Synagogue Restores 300-Year-Old Torah
BALTIMORE (WJZ) -- It's a season of celebration for members of one Jewish congregation--not just because it's Hanukkah but because they've just finished restoring a 300-year-old Torah.
Gigi Barnett has more.
This sacred parchment filled with Hebrew script has survived 300 years of history, outlasting wars and the Holocaust. It belongs to members of the Har Sinai Synagogue and they've spent the last year restoring it.
Rabbi Yochanan Salazar Loewe restores Torahs. The Torah contains the Jewish sacred writings.It has more than 300,000 letters and must be error-free. Salazar Loewe says even the ink is made from a special, secret process.

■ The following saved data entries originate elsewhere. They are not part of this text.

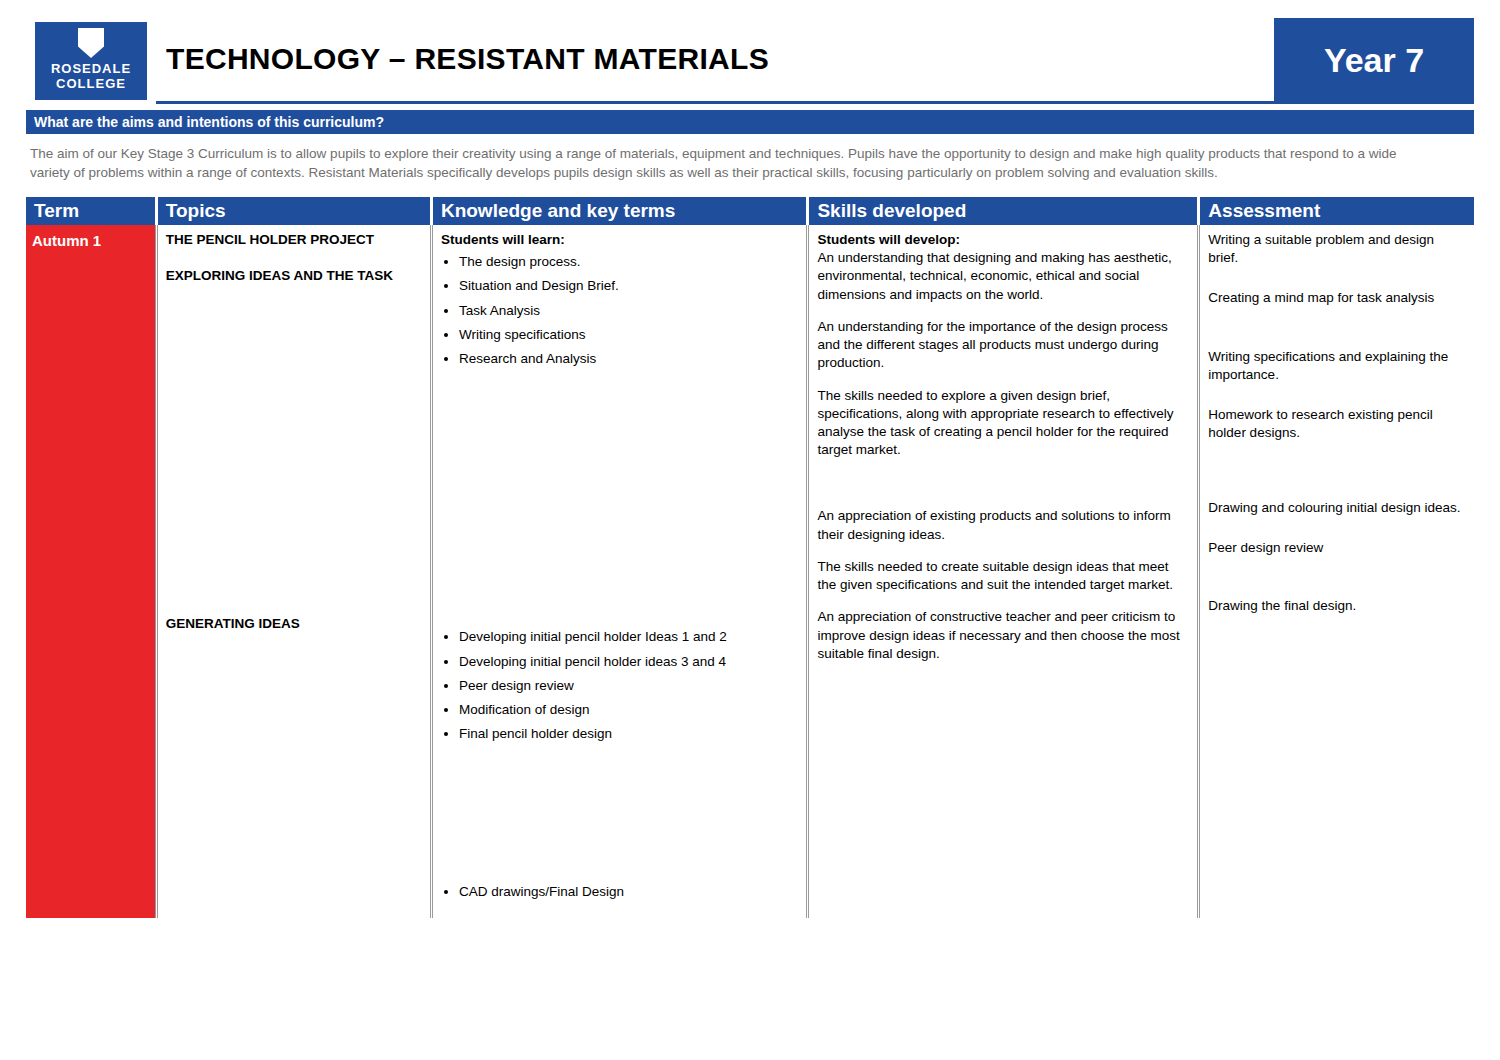ROSEDALE
COLLEGE
TECHNOLOGY – RESISTANT MATERIALS
Year 7
What are the aims and intentions of this curriculum?
The aim of our Key Stage 3 Curriculum is to allow pupils to explore their creativity using a range of materials, equipment and techniques. Pupils have the opportunity to design and make high quality products that respond to a wide variety of problems within a range of contexts. Resistant Materials specifically develops pupils design skills as well as their practical skills, focusing particularly on problem solving and evaluation skills.
| Term | Topics | Knowledge and key terms | Skills developed | Assessment |
| --- | --- | --- | --- | --- |
| Autumn 1 | THE PENCIL HOLDER PROJECT EXPLORING IDEAS AND THE TASK GENERATING IDEAS | Students will learn: The design process. Situation and Design Brief. Task Analysis Writing specifications Research and Analysis Developing initial pencil holder Ideas 1 and 2 Developing initial pencil holder ideas 3 and 4 Peer design review Modification of design Final pencil holder design CAD drawings/Final Design | Students will develop: An understanding that designing and making has aesthetic, environmental, technical, economic, ethical and social dimensions and impacts on the world. An understanding for the importance of the design process and the different stages all products must undergo during production. The skills needed to explore a given design brief, specifications, along with appropriate research to effectively analyse the task of creating a pencil holder for the required target market. An appreciation of existing products and solutions to inform their designing ideas. The skills needed to create suitable design ideas that meet the given specifications and suit the intended target market. An appreciation of constructive teacher and peer criticism to improve design ideas if necessary and then choose the most suitable final design. | Writing a suitable problem and design brief. Creating a mind map for task analysis Writing specifications and explaining the importance. Homework to research existing pencil holder designs. Drawing and colouring initial design ideas. Peer design review Drawing the final design. |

"It's not the ingredients that makes it so special, it's the way you cook it," he said. "There are only a handful of families in the world that know how to cook it."
This particular Torah is one of 1,500 Eurpoean Torahs. It comes from former Czechoslovakia.
The congregation is dedicating the Torah during Hanukkah. Har Sinai's Rabbi Benjamin Sharff says the 300-year-old Torah is a gift, especially for the youngest members.
"They are the ones who are going to keep these Torahs," he said. "This is your treasure. This is your possession."
The Torah has exactly 613 commandments and the last one requires all Jews to write a Torah. Participating in the restoration of one is the same thing.
The congregation celebrated the restoration of the Torah with a special dedication service.